Voyageurs du Monde : Imaginons un instant que soit créé aux Nations unies un conseil mondial des sages dont vous feriez partie. Quelle serait votre priorité absolue pour régler les désordres mondiaux ?

Pierre Rabhi : Il faudrait en premier lieu que l’humanité se réconcilie avec la vie. À l’heure actuelle, elle en bénéficie mais la détruit. L’écologie ne devrait pas être un parti politique mais une conscience, et aujourd’hui cette conscience fait défaut. Nous avons coécrit avec Jean-Marie Pelt un livre intitulé Le monde a-t-il un sens ?, dans lequel il explique l’origine de la vie sur Terre et met en avant le rôle essentiel de la coopération entre le végétal et l’animal. Il me revenait la tâche de donner ma vision sur le plan humain. Or, lorsqu’il est arrivé sur Terre, l’homme a instauré la dualité – religieuse, idéologique, entre hommes et femmes, entre la nature et lui. Cela est probablement lié à une angoisse très vive d’être provisoire, une peur primaire de l’extinction. Fabriquer des armes, tracer des frontières : cette quête de la sécurité traduit en réalité la faiblesse des hommes.

 

Voyageurs du Monde : Dans cette optique de réconciliation avec la vie, votre voie tient plus du changement intérieur personnel, or tout le monde n’a pas cette volonté. La création d’une instance internationale ne permettrait-elle pas d’imposer des mesures indispensables à la survie de l’humanité ?
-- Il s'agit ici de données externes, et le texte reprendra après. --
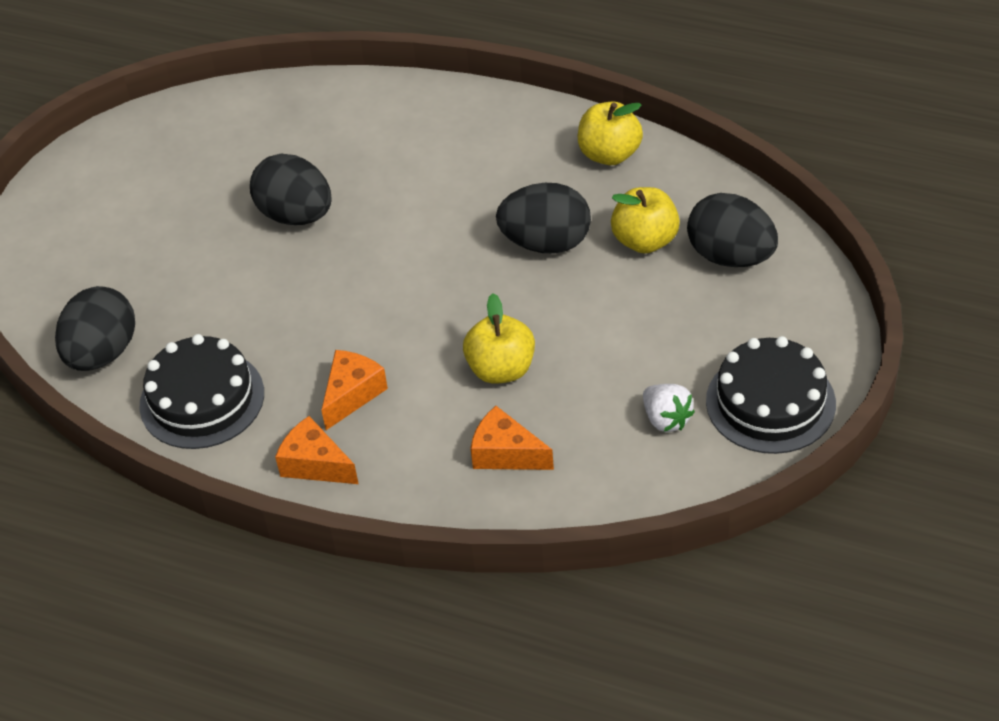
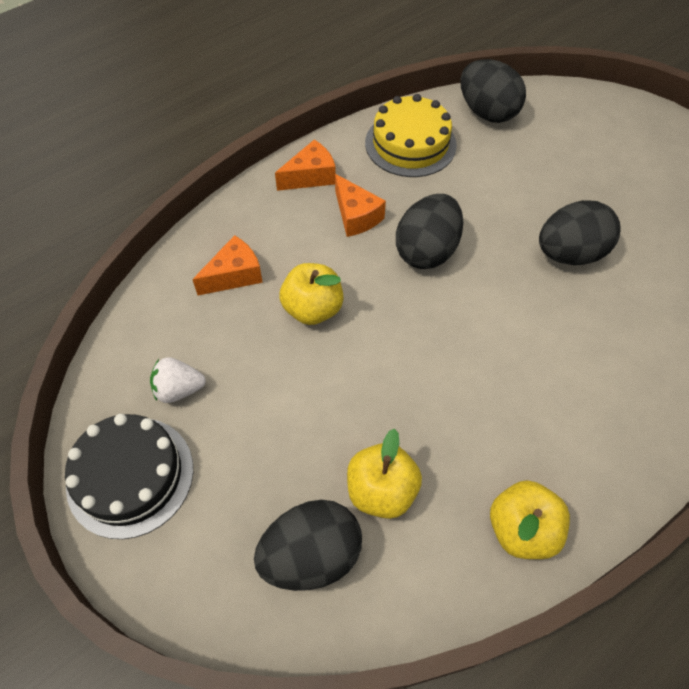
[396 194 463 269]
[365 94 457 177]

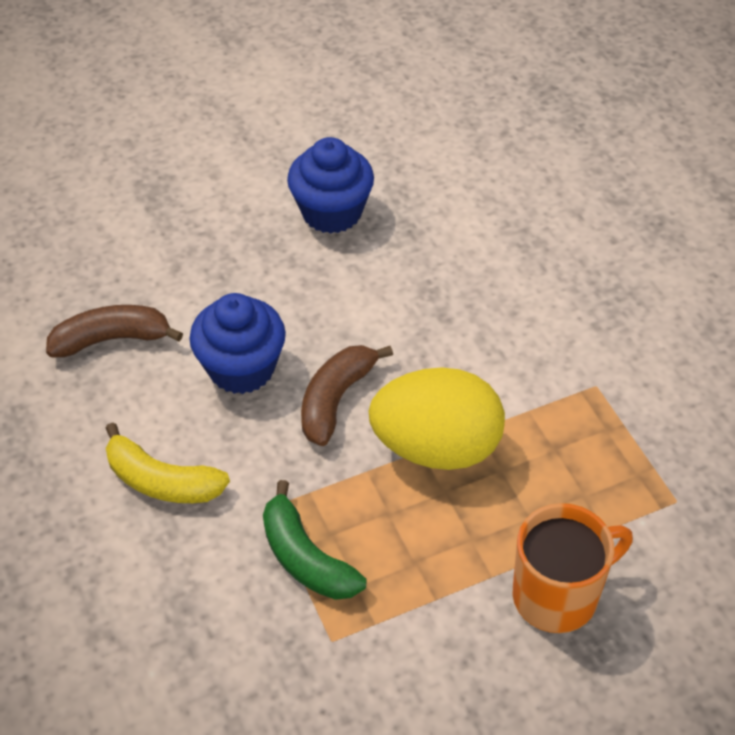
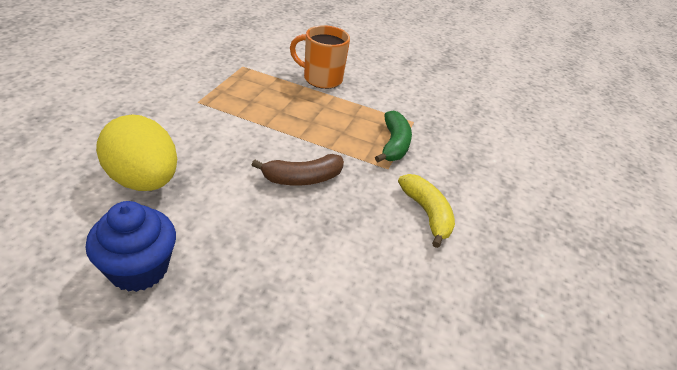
[46 305 183 358] (first image)
[189 293 286 394] (first image)
[96 115 177 191]

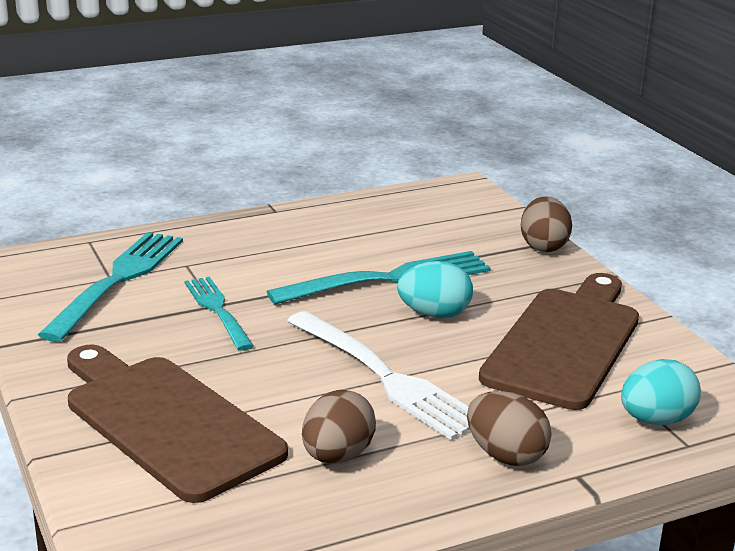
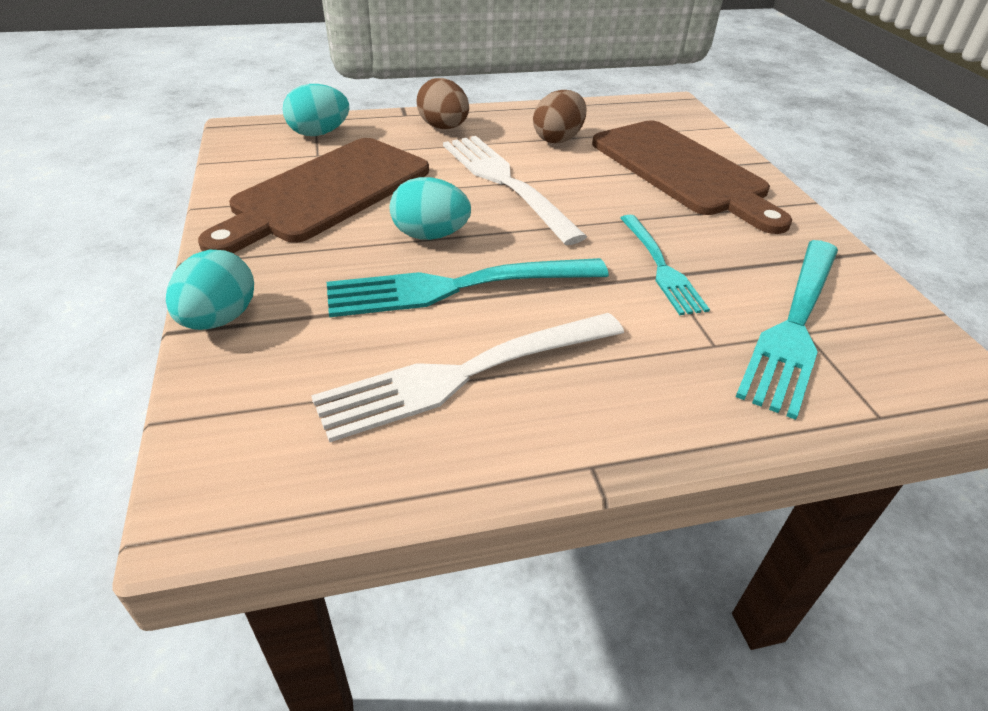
[311 313 624 442]
[166 250 254 330]

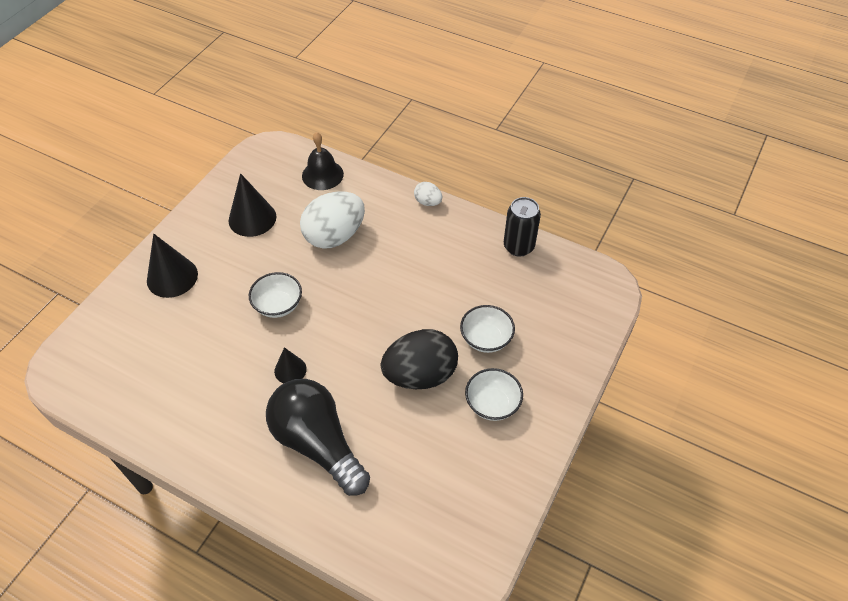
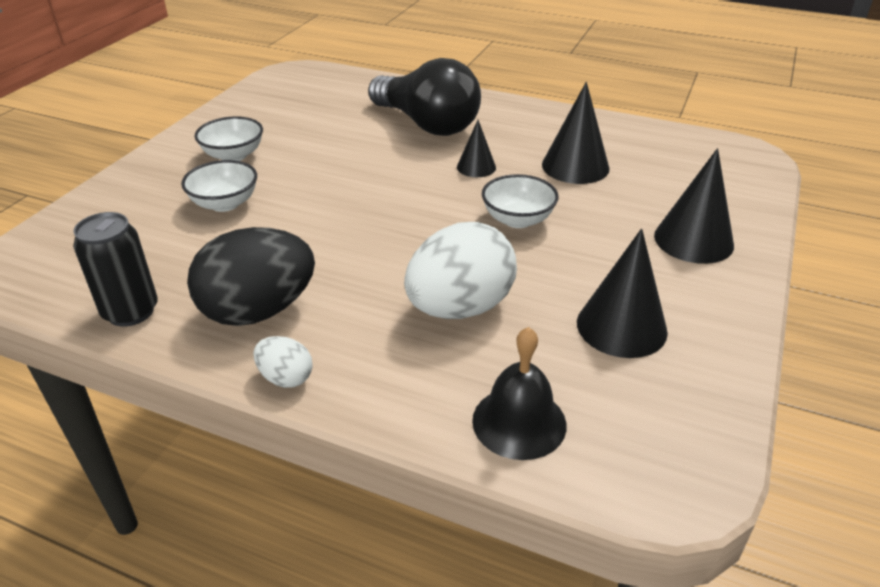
[542 82 609 184]
[187 227 315 326]

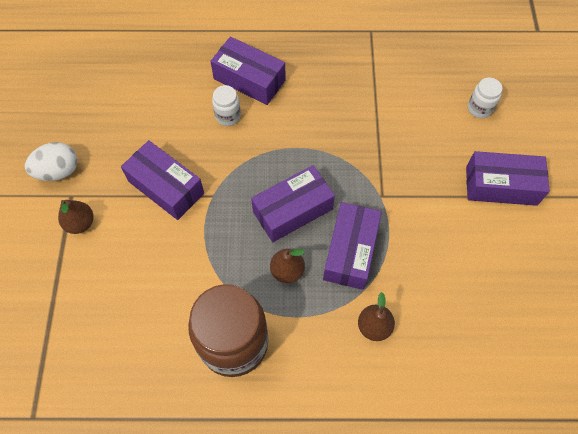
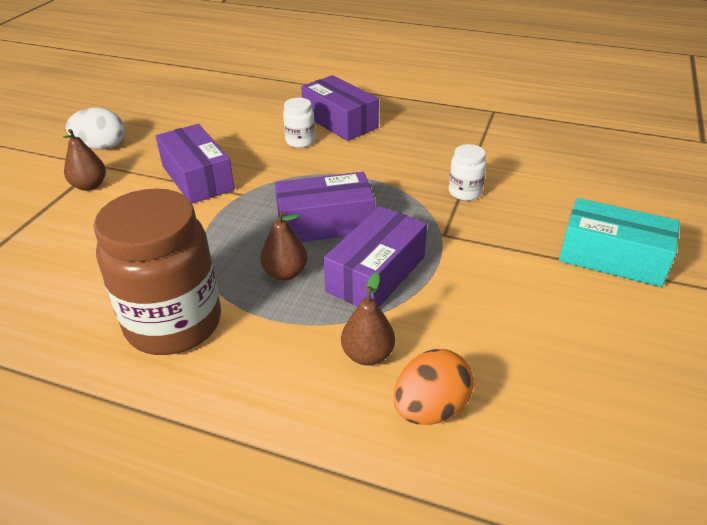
[394 349 474 425]
[449 144 486 201]
[559 198 680 287]

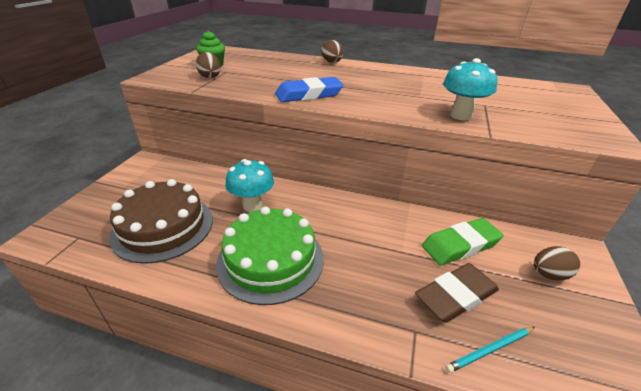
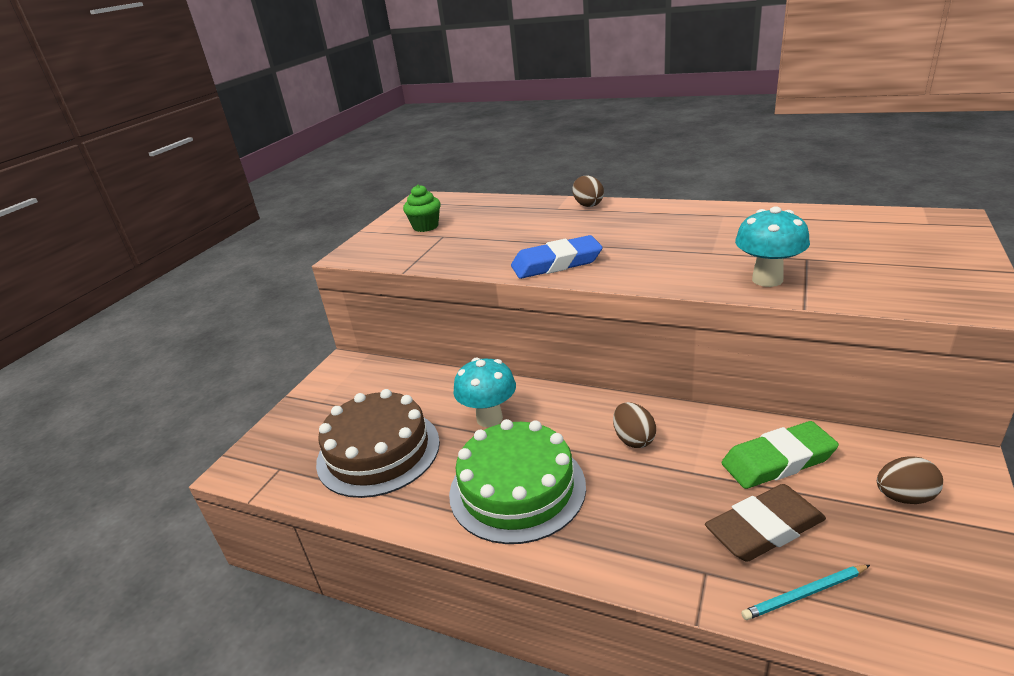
[613 402 656 448]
Pierre Rabhi: Je ne crois pas à un changement global venant d’en haut. Chacun devrait déjà prendre conscience de son inconscience. C’est le premier maillon. Prendre conscience de l’organisation du monde qui n’est pas très équilibrée entre le féminin et le masculin. Il n’y a aucune raison que les femmes soient subordonnées aux hommes. Prendre conscience que l’on ne peut pas éduquer les enfants dans la dualité. Dans les manufactures éducatives actuelles, l’enfant est ensemencé de cette angoisse d’être le meilleur, on lui enseigne la compétition basée sur un modèle de société pyramidale. Nous avons perdu cette capacité à la compassion. En travaillant dans le sens d’une éducation coopérative, les mentalités pourraient rapidement changer. L’école est bien la première des priorités.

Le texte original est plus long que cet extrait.